The second thing is that they are scalable. Big actions can definitely reflect these values, but tiny actions work as well. A simple (possibly too simple) example could be when you're in a shop, paying for something at the till. Before you leave, you look up from your bag or phone to make eye contact as you thank the shop assistant. That tiny moment fulfills both values. First, you're taking the opportunity to connect with a person for a brief moment. And second, you're providing for a natural human need, which is a little spark of shared goodwill. A trivial example, but I think it covers it.
The popularity contest
Once I decided to run for head student, there was obviously a lot of work to do. I wrote a manifesto, plastered posters across the halls, and made speeches that attempted to be inspiring. I also talked to many, many more people than I normally did. My campaign actually gave me a way to break out of my shell and share something I was passionate about. Most people, even those I knew would not vote for me, responded with unconditional support and even admiration. I felt special in a way that was very new for me.

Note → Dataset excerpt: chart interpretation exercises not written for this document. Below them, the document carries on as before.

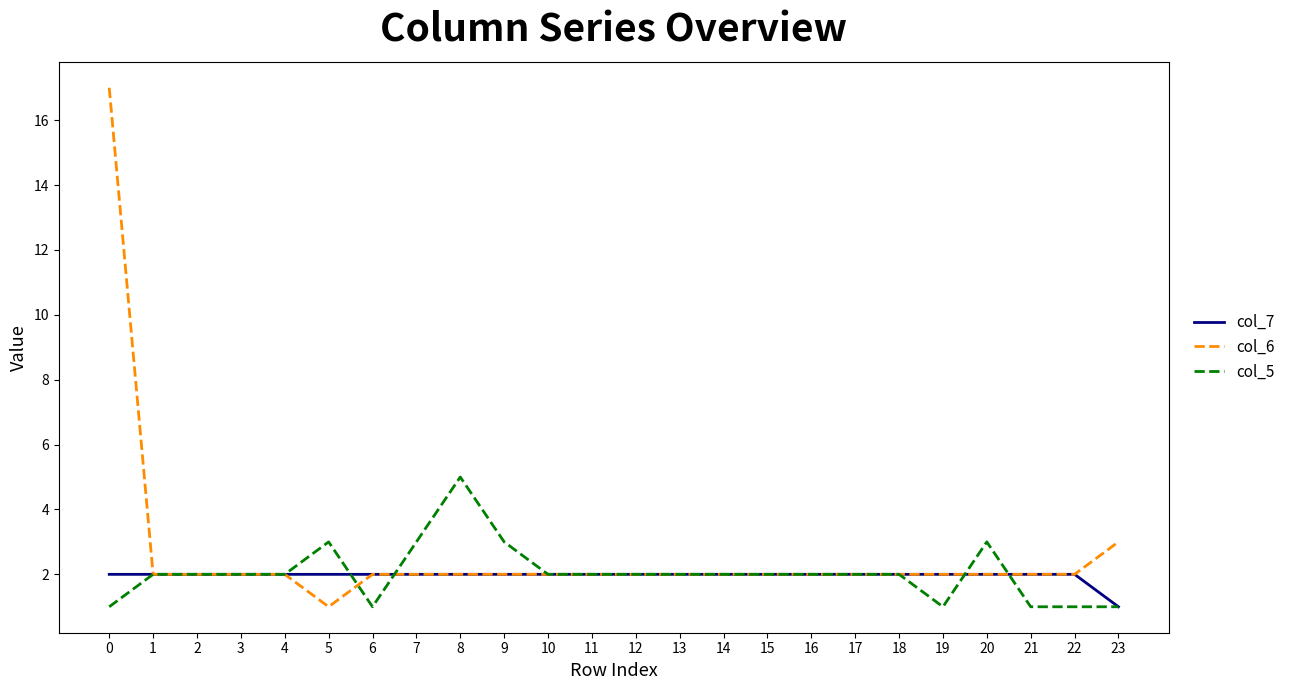

What value does the col_7 series have at 1?

2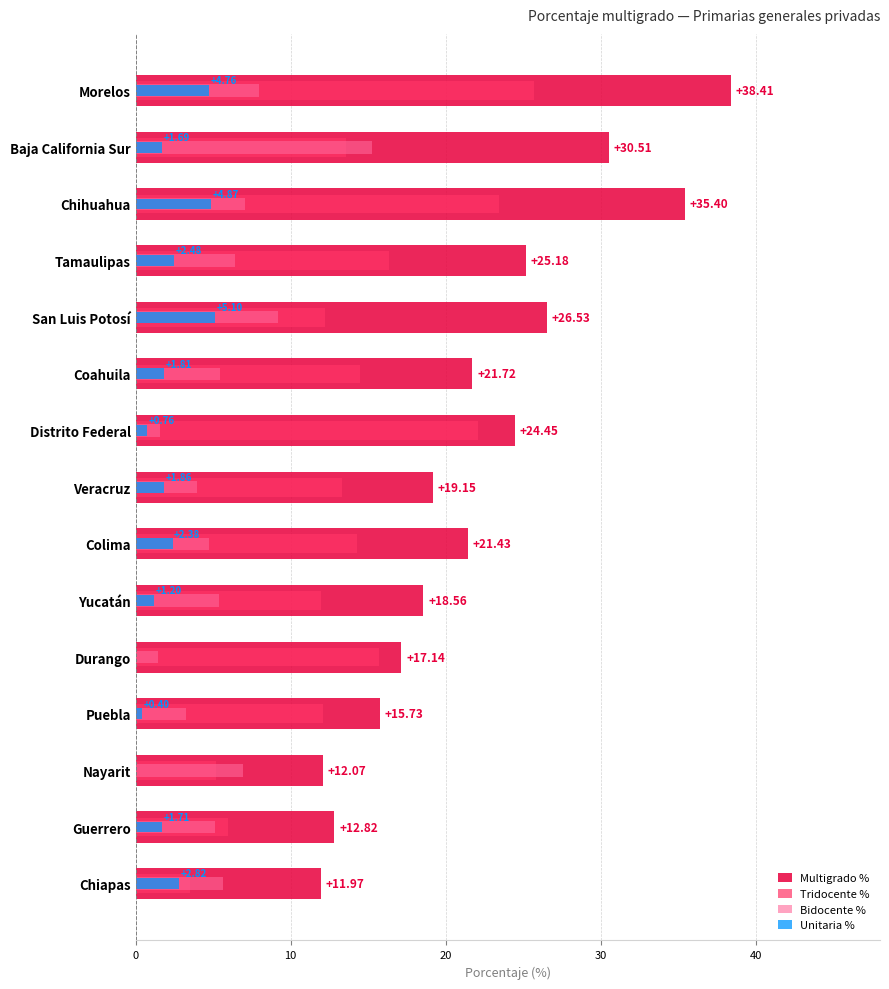

Reading left to right, extract all data points from this chart.

Multigrado %: 38.4	30.5	35.4	25.2	26.5	21.7	24.4	19.1	21.4	18.6	17.1	15.7	12.1	12.8	12.0
Tridocente %: 25.7	13.6	23.4	16.3	12.2	14.5	22.1	13.3	14.3	12.0	15.7	12.1	5.2	6.0	3.5
Bidocente %: 7.9	15.2	7.1	6.4	9.2	5.4	1.6	4.0	4.8	5.4	1.4	3.2	6.9	5.1	5.6
Unitaria %: 4.8	1.7	4.9	2.5	5.1	1.8	0.8	1.9	2.4	1.2	0.0	0.4	0.0	1.7	2.8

The day came for the student body to cast their votes. It was mostly a rushed blur, but one memory remains clear. A girl of about 11, tiny for her age, was running over to me urgently. I remembered that I knew her – I had spoken to her once before. She said she wanted to tell me a secret. I bent down so she could whisper into my ear. “I voted for you,” she confided. Then she ran away, leaving me blissfully stunned.

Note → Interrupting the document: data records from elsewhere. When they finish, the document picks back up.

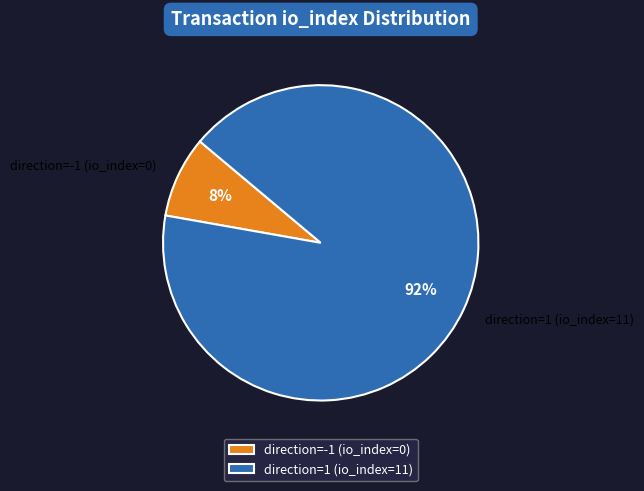

Combined, do direction=-1 (io_index=0) and direction=1 (io_index=11) account for over 50%?

Yes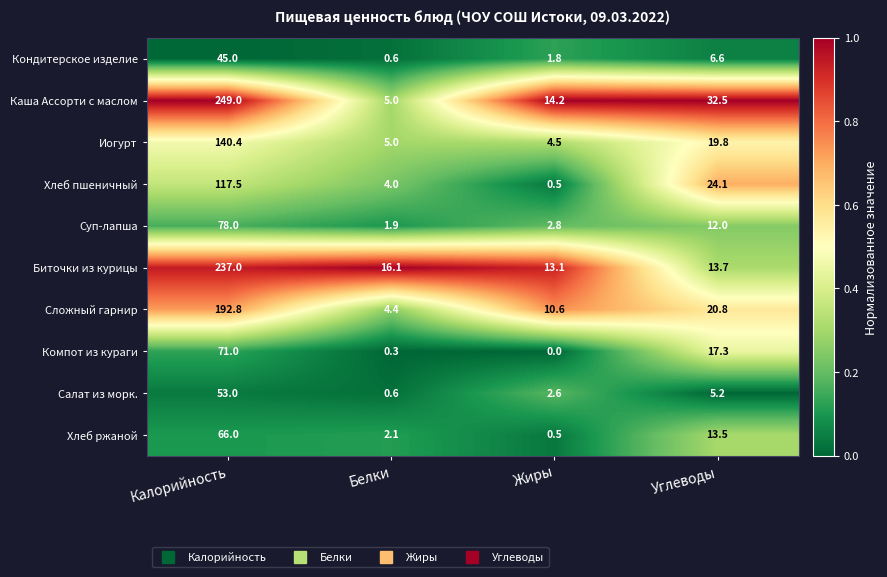

Which series has the widest spread of values?

Каша Ассорти с маслом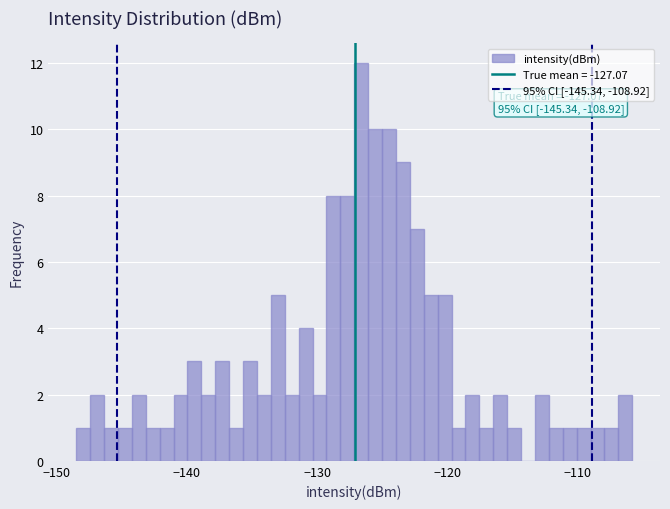

Around what value on the x-axis is the tallest bar? Give the approximate position of its centre, as read against the axis.

-127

Some days later, the results were announced. The winner was, not surprisingly, the most popular girl in school. To her credit, she deserved it – she was not only popular, she was also smart, practical, and had both the ability and willingness to make changes for the better.
Later, I found out that the other candidates were told how many votes they got, by a student who had the tally. Oddly, he hadn't told me, so I decided to track him down. Once I found him, he said he'd check – then he continued to avoid me for days. I finally cornered him and demanded the count. Awkward and squirming, he told me I didn't get many votes at all and refused to share a number. I knew I wouldn't get more intel out of him, so I thanked him and walked casually away. I guess he didn't want to disappoint me, but I already knew what his answer would be – even before I had begun campaigning.
It was fun thinking back on a part of my life that I've ignored for many years. On the surface, it looks simply like I tried and failed at something. But as the length of this blog post demonstrates, there was a lot more to it than that.